> **About this task**
Can you set down each of the lines below, word for word and character for character?

◇ ◇ ◇

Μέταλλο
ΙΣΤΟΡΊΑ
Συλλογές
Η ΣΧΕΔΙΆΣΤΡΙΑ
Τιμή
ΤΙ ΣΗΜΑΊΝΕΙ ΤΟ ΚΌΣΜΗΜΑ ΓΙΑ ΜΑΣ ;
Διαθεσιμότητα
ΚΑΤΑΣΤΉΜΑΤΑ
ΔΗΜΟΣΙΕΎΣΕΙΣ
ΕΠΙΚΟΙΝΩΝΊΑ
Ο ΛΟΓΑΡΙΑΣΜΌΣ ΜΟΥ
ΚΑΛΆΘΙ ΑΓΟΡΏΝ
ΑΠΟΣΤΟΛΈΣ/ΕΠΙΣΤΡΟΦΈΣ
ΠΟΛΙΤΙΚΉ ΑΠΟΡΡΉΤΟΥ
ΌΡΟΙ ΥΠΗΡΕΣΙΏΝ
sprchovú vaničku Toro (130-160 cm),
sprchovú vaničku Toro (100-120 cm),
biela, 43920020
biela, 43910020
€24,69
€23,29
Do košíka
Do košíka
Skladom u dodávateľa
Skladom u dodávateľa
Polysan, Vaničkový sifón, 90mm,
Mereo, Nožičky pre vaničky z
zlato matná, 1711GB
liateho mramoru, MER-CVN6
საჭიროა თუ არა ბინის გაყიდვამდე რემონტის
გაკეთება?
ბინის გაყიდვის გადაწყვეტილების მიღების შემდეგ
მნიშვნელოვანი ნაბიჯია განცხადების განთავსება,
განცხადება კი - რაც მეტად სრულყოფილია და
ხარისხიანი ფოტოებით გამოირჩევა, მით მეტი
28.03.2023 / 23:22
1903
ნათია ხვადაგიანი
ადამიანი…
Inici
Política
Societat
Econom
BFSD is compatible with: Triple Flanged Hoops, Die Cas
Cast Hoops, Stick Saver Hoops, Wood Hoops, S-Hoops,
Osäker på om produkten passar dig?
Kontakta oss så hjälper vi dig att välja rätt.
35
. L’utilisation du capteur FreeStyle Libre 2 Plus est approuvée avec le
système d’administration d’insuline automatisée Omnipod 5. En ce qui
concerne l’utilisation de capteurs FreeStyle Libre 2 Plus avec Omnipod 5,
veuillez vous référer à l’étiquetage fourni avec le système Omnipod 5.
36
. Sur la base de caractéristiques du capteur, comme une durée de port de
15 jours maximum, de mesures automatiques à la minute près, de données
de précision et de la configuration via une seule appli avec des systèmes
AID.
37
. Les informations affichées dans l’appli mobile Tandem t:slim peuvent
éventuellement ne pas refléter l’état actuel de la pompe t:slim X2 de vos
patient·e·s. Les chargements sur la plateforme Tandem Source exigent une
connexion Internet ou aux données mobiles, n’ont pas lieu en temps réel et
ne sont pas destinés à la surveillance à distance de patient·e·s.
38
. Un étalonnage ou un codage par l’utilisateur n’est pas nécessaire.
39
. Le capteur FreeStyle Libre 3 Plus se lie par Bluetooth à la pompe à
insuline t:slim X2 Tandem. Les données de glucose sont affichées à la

◇ ◇ ◇

> **Response to the exercise**
Μέταλλο
ΙΣΤΟΡΊΑ
Συλλογές
Η ΣΧΕΔΙΆΣΤΡΙΑ
Τιμή
ΤΙ ΣΗΜΑΊΝΕΙ ΤΟ ΚΌΣΜΗΜΑ ΓΙΑ ΜΑΣ ;
Διαθεσιμότητα
ΚΑΤΑΣΤΉΜΑΤΑ
ΔΗΜΟΣΙΕΎΣΕΙΣ
ΕΠΙΚΟΙΝΩΝΊΑ
Ο ΛΟΓΑΡΙΑΣΜΌΣ ΜΟΥ
ΚΑΛΆΘΙ ΑΓΟΡΏΝ
ΑΠΟΣΤΟΛΈΣ/ΕΠΙΣΤΡΟΦΈΣ
ΠΟΛΙΤΙΚΉ ΑΠΟΡΡΉΤΟΥ
ΌΡΟΙ ΥΠΗΡΕΣΙΏΝ
sprchovú vaničku Toro (130-160 cm),
sprchovú vaničku Toro (100-120 cm),
biela, 43920020
biela, 43910020
€24,69
€23,29
Do košíka
Do košíka
Skladom u dodávateľa
Skladom u dodávateľa
Polysan, Vaničkový sifón, 90mm,
Mereo, Nožičky pre vaničky z
zlato matná, 1711GB
liateho mramoru, MER-CVN6
საჭიროა თუ არა ბინის გაყიდვამდე რემონტის
გაკეთება?
ბინის გაყიდვის გადაწყვეტილების მიღების შემდეგ
მნიშვნელოვანი ნაბიჯია განცხადების განთავსება,
განცხადება კი - რაც მეტად სრულყოფილია და
ხარისხიანი ფოტოებით გამოირჩევა, მით მეტი
28.03.2023 / 23:22
1903
ნათია ხვადაგიანი
ადამიანი…
Inici
Política
Societat
Econom
BFSD is compatible with: Triple Flanged Hoops, Die Cas
Cast Hoops, Stick Saver Hoops, Wood Hoops, S-Hoops,
Osäker på om produkten passar dig?
Kontakta oss så hjälper vi dig att välja rätt.
35
. L’utilisation du capteur FreeStyle Libre 2 Plus est approuvée avec le
système d’administration d’insuline automatisée Omnipod 5. En ce qui
concerne l’utilisation de capteurs FreeStyle Libre 2 Plus avec Omnipod 5,
veuillez vous référer à l’étiquetage fourni avec le système Omnipod 5.
36
. Sur la base de caractéristiques du capteur, comme une durée de port de
15 jours maximum, de mesures automatiques à la minute près, de données
de précision et de la configuration via une seule appli avec des systèmes
AID.
37
. Les informations affichées dans l’appli mobile Tandem t:slim peuvent
éventuellement ne pas refléter l’état actuel de la pompe t:slim X2 de vos
patient·e·s. Les chargements sur la plateforme Tandem Source exigent une
connexion Internet ou aux données mobiles, n’ont pas lieu en temps réel et
ne sont pas destinés à la surveillance à distance de patient·e·s.
38
. Un étalonnage ou un codage par l’utilisateur n’est pas nécessaire.
39
. Le capteur FreeStyle Libre 3 Plus se lie par Bluetooth à la pompe à
insuline t:slim X2 Tandem. Les données de glucose sont affichées à la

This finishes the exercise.